The risk of developing autism spectrum disorders (ASD) is increased by many different genetic and environmental factors, and as yet, there remains no firm explanation or permanent cure.
The study’s principal investigator, Robert K Naviaux, explained the mechanism which the drug targets as Cellular Danger Response (CDR). This is the phenomenon by which cells “shut-down” some activities in response to genetic mutations or other threats, severing communication pathways between cells in the brain. This is believed to be a possible basis of ASD.
Suranim was found to block the CDR signal, and therefore re-establish communication links, resulting in the improvement of symptoms involving biochemical pathways similarly reported in ASD in humans, therefore supporting also the hypothesis that CRT and ASD are linked.

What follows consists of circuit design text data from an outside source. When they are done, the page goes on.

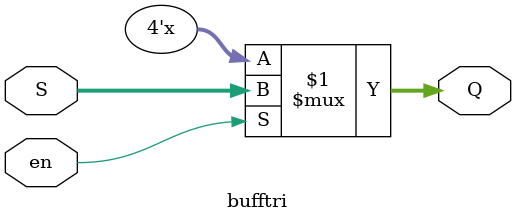
<source format=v>
module bufftri(
	input wire en,
	input wire [3:0]S,
	output wire [3:0]Q
	);

	assign Q = en ? S:4'bz;

endmodule
</source>
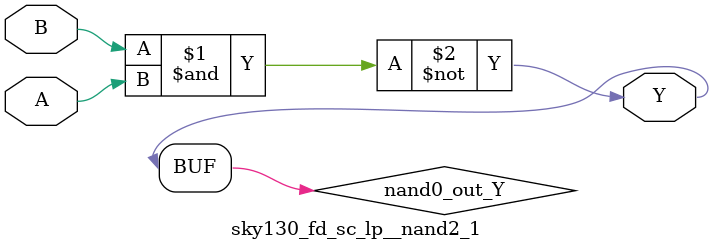
<source format=v>
/*
 * Copyright 2020 The SkyWater PDK Authors
 *
 * Licensed under the Apache License, Version 2.0 (the "License");
 * you may not use this file except in compliance with the License.
 * You may obtain a copy of the License at
 *
 *     https://www.apache.org/licenses/LICENSE-2.0
 *
 * Unless required by applicable law or agreed to in writing, software
 * distributed under the License is distributed on an "AS IS" BASIS,
 * WITHOUT WARRANTIES OR CONDITIONS OF ANY KIND, either express or implied.
 * See the License for the specific language governing permissions and
 * limitations under the License.
 *
 * SPDX-License-Identifier: Apache-2.0
*/


`ifndef SKY130_FD_SC_LP__NAND2_1_FUNCTIONAL_V
`define SKY130_FD_SC_LP__NAND2_1_FUNCTIONAL_V

/**
 * nand2: 2-input NAND.
 *
 * Verilog simulation functional model.
 */

`timescale 1ns / 1ps
`default_nettype none

`celldefine
module sky130_fd_sc_lp__nand2_1 (
    Y,
    A,
    B
);

    // Module ports
    output Y;
    input  A;
    input  B;

    // Local signals
    wire nand0_out_Y;

    //   Name   Output       Other arguments
    nand nand0 (nand0_out_Y, B, A           );
    buf  buf0  (Y          , nand0_out_Y    );

endmodule
`endcelldefine

`default_nettype wire
`endif  // SKY130_FD_SC_LP__NAND2_1_FUNCTIONAL_V

</source>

This six-month study involved weekly treatment of young adult mice. Although there is a risk of toxicity were it to be used for more than a few months in humans, Navaux commented that a new class of drugs developed from this may be effective even with intermittent treatment, in relieving symptoms of ASD and improving response to traditional therapies.
“Correcting abnormalities in a mouse is a long way from a cure in humans,” warned Naviaux, “but our study adds momentum to discoveries at the crossroads of genetics, metabolism, innate immunity, and the environment for several childhood chronic disorders. These crossroads represent new leads in our efforts to understand the origins of autism and to develop treatments for children and adults with ASD.”